Analyzing Uncertainty in Microplastic Detection: A Comprehensive CT Scan and Neural Network Approach

Microplastics (MPs), smaller than 5 mm and often invisible to the naked eye, represent a significant threat to marine ecosystems and human health. Traditional methods for detecting MPs often lack efficiency and may compromise sample integrity. In this study, a novel non-destructive methodology for detecting MPs in fish samples is proposed, utilizing computed tomography (CT) scanning and neural networks (NN). Leveraging recent advancements in uncertainty analysis, the reliability of the innovative approach and its application to fish sample analysis is assessed. Sources of uncertainty originating from both tomographic imaging and NN processing are identified, addressing issues such as false positives/negatives and uncertainties in measured parameters such as particle position, size, and material. Through post-processing techniques and calibration procedures, uncertainties are mitigated, providing insights into epistemic and stochastic uncertainties inherent in the methodology.

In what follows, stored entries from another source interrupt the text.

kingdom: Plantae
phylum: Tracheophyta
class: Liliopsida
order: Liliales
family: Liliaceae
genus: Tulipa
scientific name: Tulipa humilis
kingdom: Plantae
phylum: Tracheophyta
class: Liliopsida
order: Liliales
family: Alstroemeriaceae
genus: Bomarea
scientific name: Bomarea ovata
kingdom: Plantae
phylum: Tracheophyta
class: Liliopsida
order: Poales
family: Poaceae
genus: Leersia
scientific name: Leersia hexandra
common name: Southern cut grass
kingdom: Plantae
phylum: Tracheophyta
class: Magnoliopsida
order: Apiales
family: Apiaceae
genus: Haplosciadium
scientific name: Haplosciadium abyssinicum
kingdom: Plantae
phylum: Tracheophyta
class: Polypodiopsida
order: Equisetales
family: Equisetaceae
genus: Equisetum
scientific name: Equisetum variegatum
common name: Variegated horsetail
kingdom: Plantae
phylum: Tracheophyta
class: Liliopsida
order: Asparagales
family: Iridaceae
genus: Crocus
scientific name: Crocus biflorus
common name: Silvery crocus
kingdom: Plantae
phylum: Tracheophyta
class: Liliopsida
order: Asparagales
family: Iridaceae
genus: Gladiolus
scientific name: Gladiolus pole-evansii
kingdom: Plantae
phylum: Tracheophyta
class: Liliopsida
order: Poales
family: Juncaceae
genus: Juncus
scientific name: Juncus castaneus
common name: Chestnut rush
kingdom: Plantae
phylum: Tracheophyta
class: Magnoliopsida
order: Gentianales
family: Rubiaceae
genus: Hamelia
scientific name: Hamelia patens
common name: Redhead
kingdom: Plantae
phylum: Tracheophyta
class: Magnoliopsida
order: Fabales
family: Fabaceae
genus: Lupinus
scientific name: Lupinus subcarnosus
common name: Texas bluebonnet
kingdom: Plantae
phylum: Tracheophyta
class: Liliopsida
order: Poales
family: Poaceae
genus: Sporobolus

Our findings demonstrate that the calibration system used in conjunction with tomographic imaging shows good linearity, with a standard deviation of 0.029 kg/m3. Despite inherent noise in the images causing variability in gray levels, the range of variability for the plastics of interest was narrower than the uncertainty of the calibration curve. This indicates that while the calibration was accurate, the inherent noise still posed challenges for precise material classification. This comprehensive analysis enhances the reliability and accuracy of MPs detection in fish samples, contributing to a deeper understanding of uncertainty in CT-based analyses and NN.